Here, in the statement of grounds for appellate review section of her brief, plaintiff acknowledges her burden but nonetheless fails to make a sufficient showing. In her brief, plaintiff merely asserts, without further explanation or argument, "the . . . factual issues regarding Defendants' negligence, negligent entrustment, willful, wanton negligence, recklessness, agency and punitive damages, are intertwined[,]" and "[b]oth sets of claims involve potential negligence related to the Camaro vehicle driven by Darryl Brooks and owned by Defendants." However, plaintiff has neither identified what specific claims have been dismissed and remain pending against which defendants, identified any same factual issue(s) as to any claim, nor explained how any inconsistent jury verdict might result from two trials.

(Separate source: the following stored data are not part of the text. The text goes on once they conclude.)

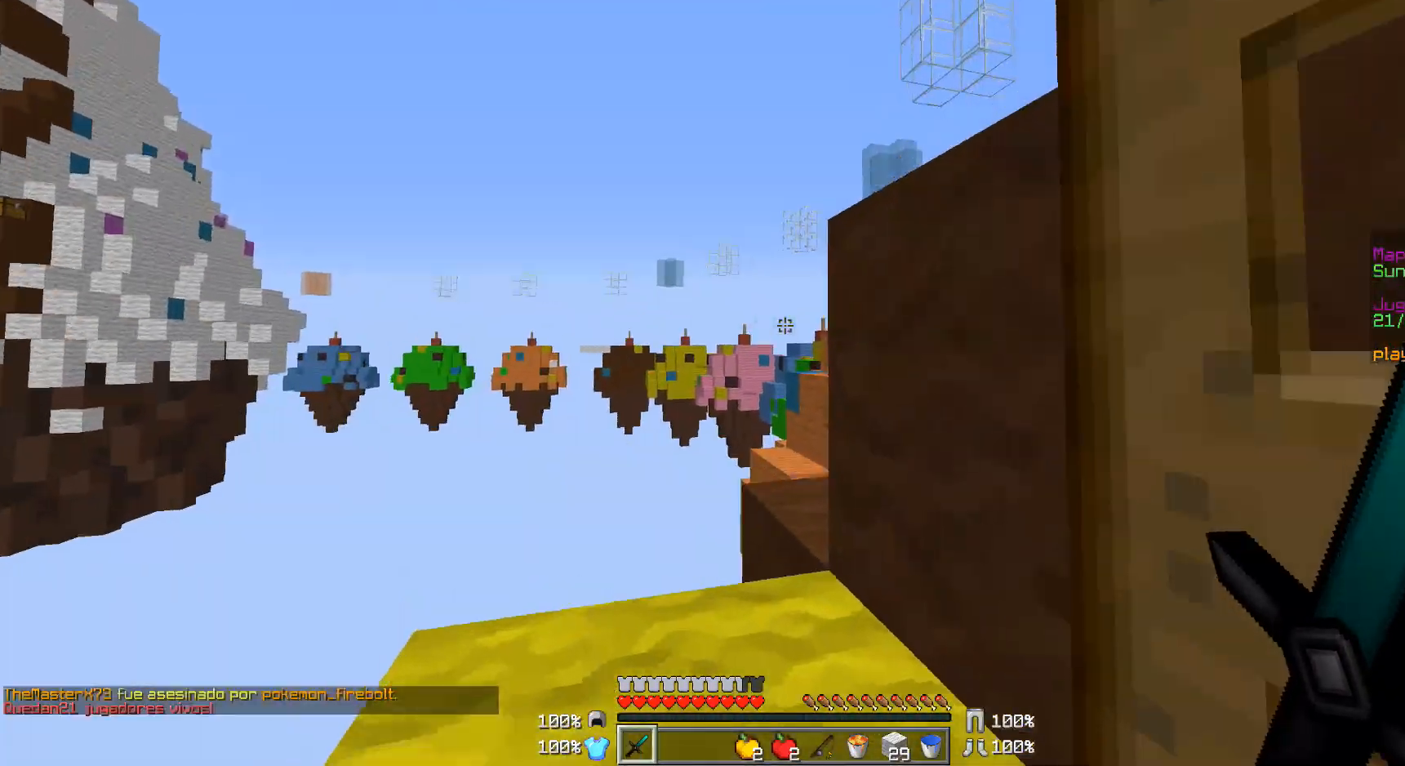
{"keys": ["w"], "mouse": [], "events": [[483, "a", "up"]]}
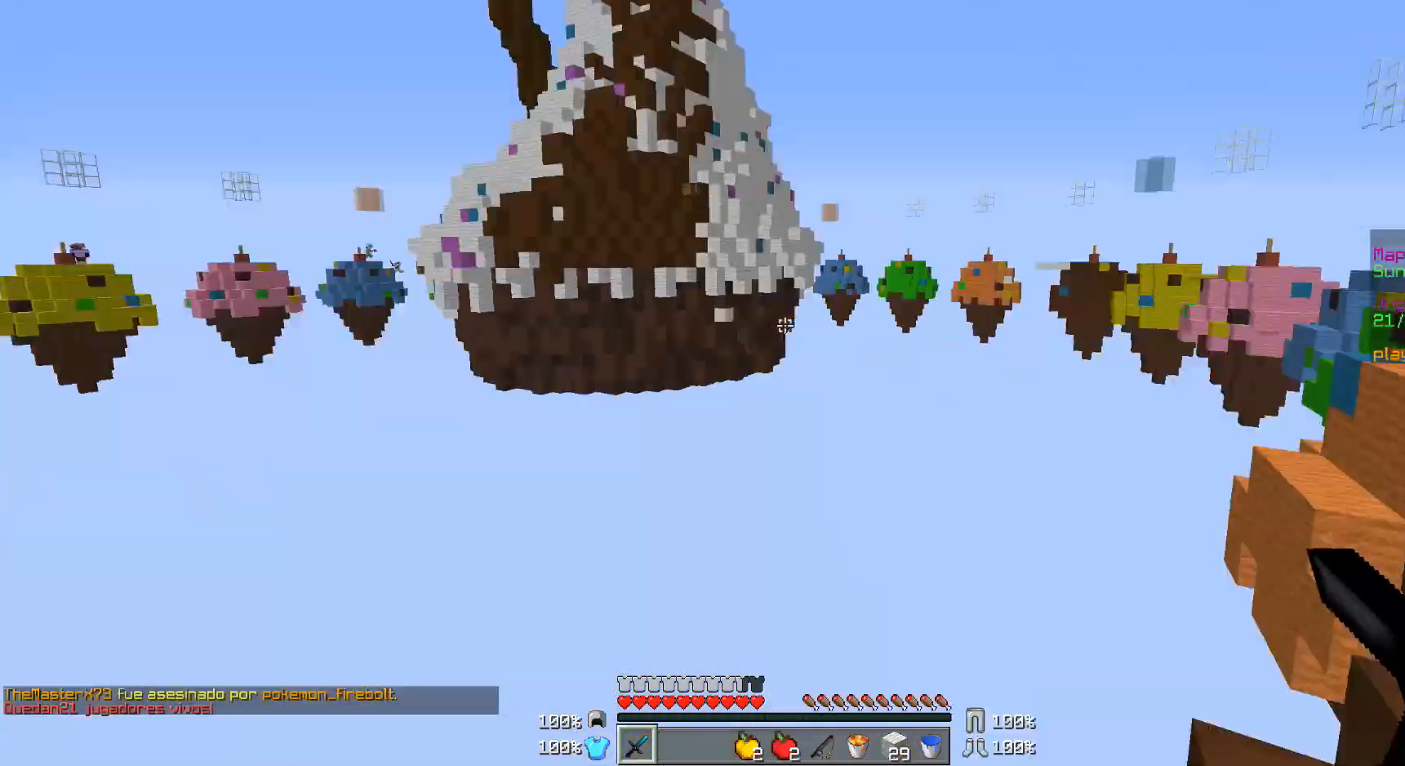
{"keys": ["w"], "mouse": [], "events": [[83, "w", "up"], [283, "d", "down"], [333, "w", "down"], [483, "d", "up"]]}
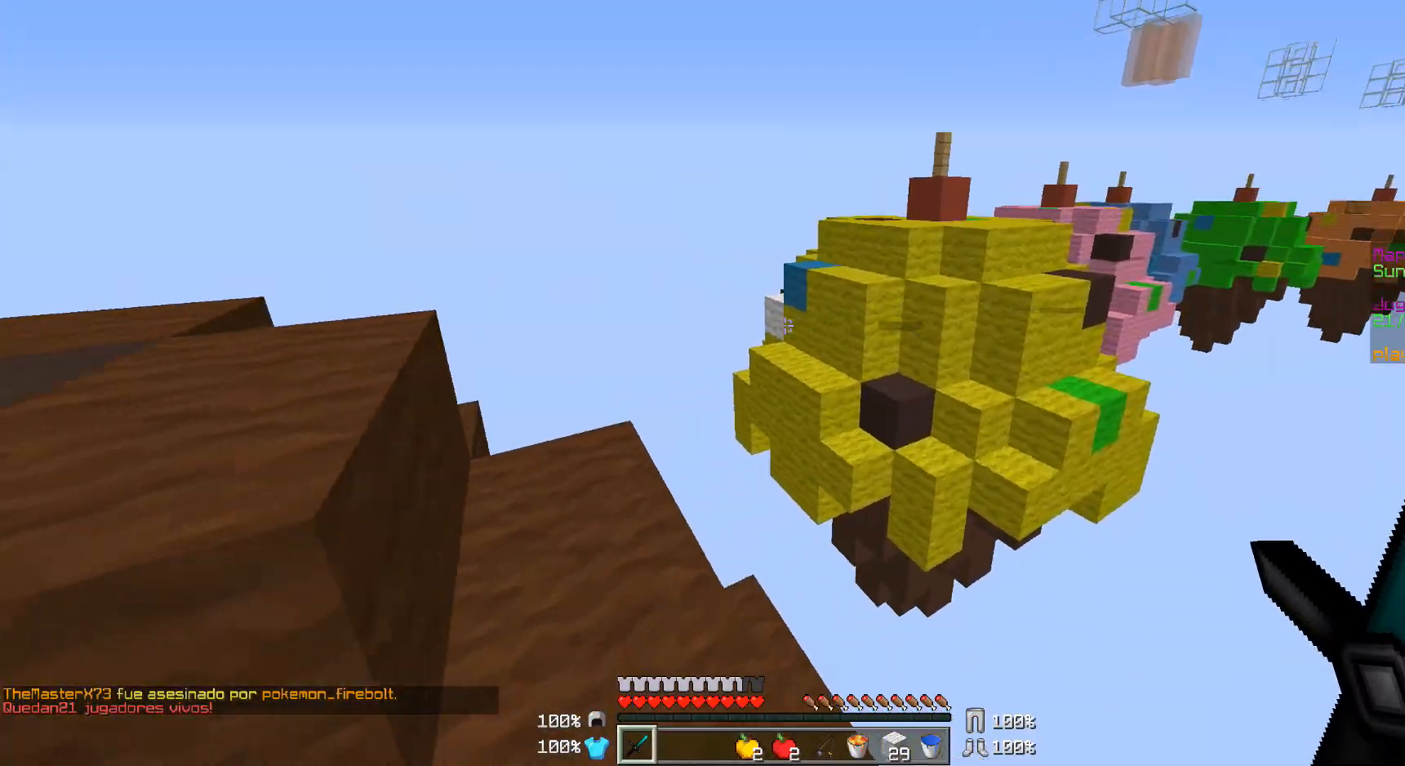
{"keys": ["d", "w"], "mouse": [], "events": [[83, "a", "down"], [133, "a", "up"], [483, "d", "down"]]}
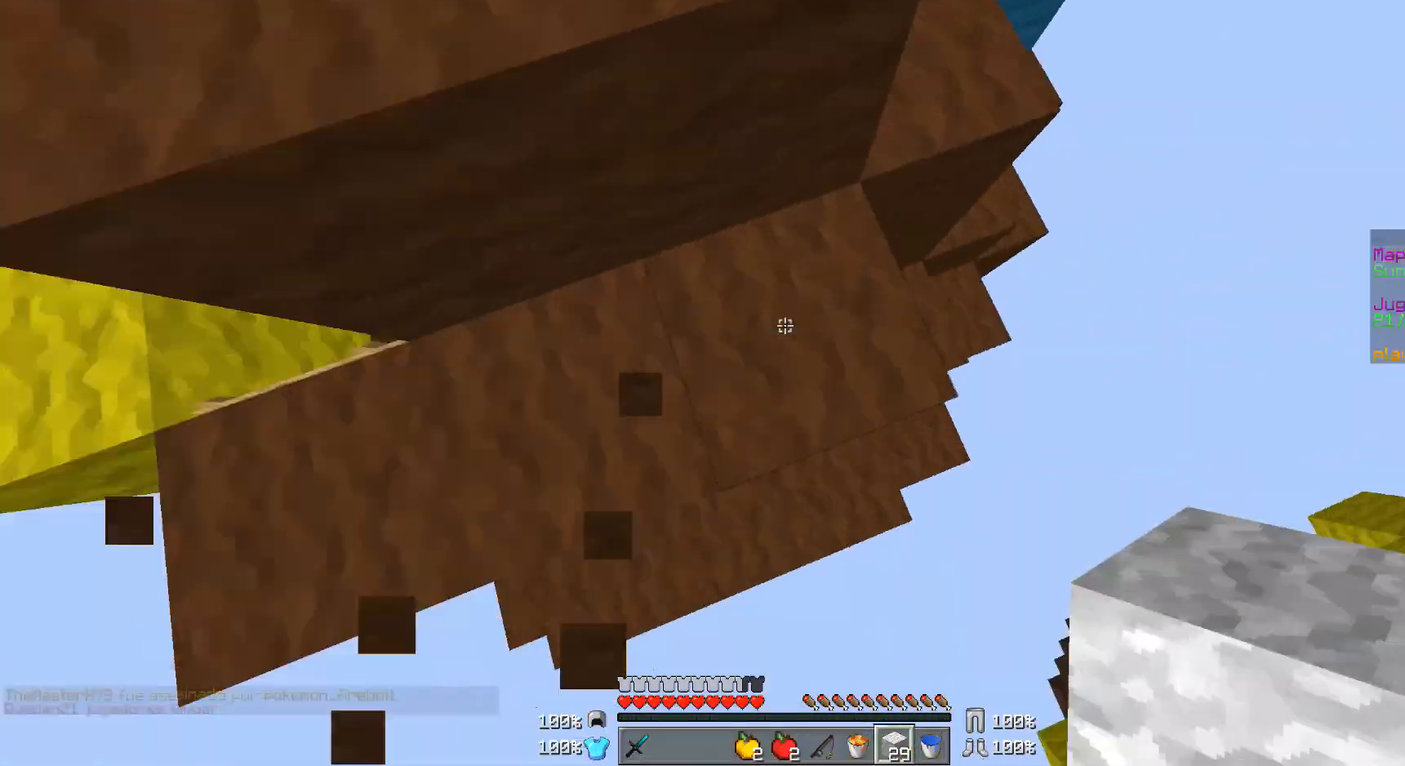
{"keys": ["s"], "mouse": [], "events": [[33, "w", "up"], [133, "s", "down"], [183, "mouse_right", "down"], [283, "mouse_right", "up"], [333, "d", "up"], [383, "mouse_right", "down"], [433, "mouse_right", "up"]]}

Nonetheless, based on our review of the record, including the factual allegations and liability theories underlying the claims asserted in the complaint, the pleadings, and the convictions against Darryl, we discern no possibility of prejudicially inconsistent jury verdicts if plaintiff were required to undergo separate trials. While plaintiff sued both the Boulevard defendants and Nathaniel for negligently entrusting the Camaro to Darryl, the factual allegations and liability theories underlying those claims raise wholly unrelated issues. Plaintiff's claims against Nathaniel raise issues of whether he breached a duty of care to plaintiff arising from his actions in allegedly authorizing Darryl to drive the Camaro on 11 March 2015. Plaintiff's claims against the Boulevard defendants concern whether they breached a duty of care to plaintiff arising from their actions in giving possession of Nathaniel's newly purchased Camaro to Darryl and authorizing him to drive it off the dealership lot on 8 January 2015. Whether the Boulevard defendants were negligent in entrusting the Camaro to Darryl by allowing him to drive it off the dealership lot on 8 January 2015 raises wholly separate factual issues from whether, two months later on 8 March 2015, Nathaniel was negligent in entrusting Darryl to drive that same Camaro. As a potential second trial would raise issues of whether the Boulevard defendants independently violated an unrelated duty of care from that of Nathaniel, we discern no risk of inconsistent jury verdicts if those claims were tried separately.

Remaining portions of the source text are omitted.